Sadly, intellectuals are as subject to this fascination as the starry-eyed schoolboy.  Only it is well-garmented and so harder to spot.  Witness for example Romer

He claims that Microsoft spends millions of dollars on exploring new ideas whereas the product itself – the diskettes containing the software – costs next to nothing.  This is like saying that for the product called a book the manufacturer is the printing press rather than the author.  To ascribe innovative ideas in software to Microsoft is like ascribing aviation to Boeing or Air-India rather than to the Wright brothers.  If Microsoft has made any ideological contribution, it is that of the software assembly line with all its attendant benefits and nightmares.

To value artifacts – be they gizmos or computers – is the original sin. The equation of ideas with technology – a la Romer – is the fig-leaf that protects our shame.  Those of us who leave behind toys and seek genuine understanding, will find that CS provides sumptuously – insights that few sciences can compete with and delights that rival the finest art.

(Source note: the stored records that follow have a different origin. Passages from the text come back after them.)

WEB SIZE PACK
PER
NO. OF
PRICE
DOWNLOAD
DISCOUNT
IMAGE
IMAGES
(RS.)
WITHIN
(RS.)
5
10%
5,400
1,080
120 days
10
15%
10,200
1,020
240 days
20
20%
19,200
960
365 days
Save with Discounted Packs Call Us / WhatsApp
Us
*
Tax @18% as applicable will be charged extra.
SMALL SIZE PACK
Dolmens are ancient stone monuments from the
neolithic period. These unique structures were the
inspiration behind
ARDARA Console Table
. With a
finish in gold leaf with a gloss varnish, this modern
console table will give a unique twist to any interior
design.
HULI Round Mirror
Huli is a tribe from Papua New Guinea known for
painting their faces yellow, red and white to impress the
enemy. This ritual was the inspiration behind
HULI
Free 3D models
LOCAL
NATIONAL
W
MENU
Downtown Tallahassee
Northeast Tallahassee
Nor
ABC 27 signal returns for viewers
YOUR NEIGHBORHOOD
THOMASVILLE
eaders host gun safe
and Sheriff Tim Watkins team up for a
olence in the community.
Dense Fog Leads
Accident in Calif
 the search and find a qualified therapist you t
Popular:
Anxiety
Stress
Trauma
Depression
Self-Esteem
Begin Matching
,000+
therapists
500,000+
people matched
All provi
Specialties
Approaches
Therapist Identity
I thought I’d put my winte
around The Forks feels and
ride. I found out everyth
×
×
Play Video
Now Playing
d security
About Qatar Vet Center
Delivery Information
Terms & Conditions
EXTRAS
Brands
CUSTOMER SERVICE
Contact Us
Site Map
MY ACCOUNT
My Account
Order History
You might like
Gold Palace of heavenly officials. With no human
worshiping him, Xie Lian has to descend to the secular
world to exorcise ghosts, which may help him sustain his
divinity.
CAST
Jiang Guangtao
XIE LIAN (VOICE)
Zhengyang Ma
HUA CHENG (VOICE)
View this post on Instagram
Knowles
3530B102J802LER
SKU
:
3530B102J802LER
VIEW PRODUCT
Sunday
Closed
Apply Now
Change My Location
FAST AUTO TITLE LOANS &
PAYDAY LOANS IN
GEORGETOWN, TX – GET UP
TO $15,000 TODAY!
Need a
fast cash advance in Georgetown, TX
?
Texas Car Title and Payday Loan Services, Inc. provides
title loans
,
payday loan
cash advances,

Here are just some ideas, issues and dilemmas that arise out of computing science.
  1. The nature and importance of language and its psychological impact: The programming languages angle.
  2. Massive computer systems are architectural artifacts. The interplay of the 2 disciplines: CS and architecture
  3. The large possibilities of design coupled with the absence of a single best way: The dilemma of one truth vs. multiple paradigms
  4. CS as the field where finite resources serve unlimited requirements: Managing the inevitable problems
  5. Computer Ethics. The issue of computer crime: Coping with a new sedentary paradigm of dacoity
  6. Is computing science a science? What is a science?
  7. The computer as a creator of a new mythology
  8. The hard-soft duality
The distinction between hardware and software is highly flexible (very soft?).  As any computer scientist knows, every 10-20 years, subjects from the domain of hardware migrate to software and conversely. Which implies that the popular distinction is a mythical one.

It is my view that one of the deep effects that CS will have on our culture will be to challenge this hard-soft dilemma, not just at the lowest level of hardware vs. software but at every level.  The following examples should illustrate.
  • At the level of industrial practice there is a strong drive towards formalization, manifesting in ISO-9000 etc, yet the way programming is practised is universally informal and generally chaotic.  Computer scientists therefore are torn between those who believe that formalization is the hope of the future – the hard scientists – and those who consider formalization to be utterly vain and wasteful – the soft scientists.
  • At the level of CS-education most institutions train their students almost exclusively in the hard areas of mathematics, programming and systems.  Yet the need for soft subjects like cognitive psychology, linguistics, history and philosophy becomes ever more acute.
  • And to take just one example outside CS, let us look at mathematics. Some mathematicians believe that the future will give us computer generated proofs that are 100% correct because they will be 100% formal.  Yet others consider a proof to be a sociological entity.  A computer generated proof is no proof. A theorem is not proved until accepted by the mathematical community.
  • And such tumults are not just racking mathematics but every field.
The scenario is that of a boiling cauldron.  Whether the rod that stirs is computer technology or computing science we may dispute but what is undoubtedly true is that cherished beliefs of intellectuals in every discipline are being put to very trying tests.  And the heat always appears to come somehow from computerization.  Who knows, a hundred years from now, even basic distinctions such as the science vs. arts/humanities separation, on which all our academics today is founded, may be a relic of a bygone era?

Two views could be taken of the situation:
  • We are at a point where a lot of new things – ideas as well as technology – have suddenly appeared. Things will settle down in a few years.
  • The dilemmas are exposing the foundations on which are built our most cherished edifices. The very ground on which we stand will be razed in a few years.
Whether there will be a settlement leading to growth or conflagration ending in destruction, I do not know.  What I do know is that in this process – be it of breaking or of building – CS that today appears to be a helpful handmaiden will tomorrow be the queen that leads.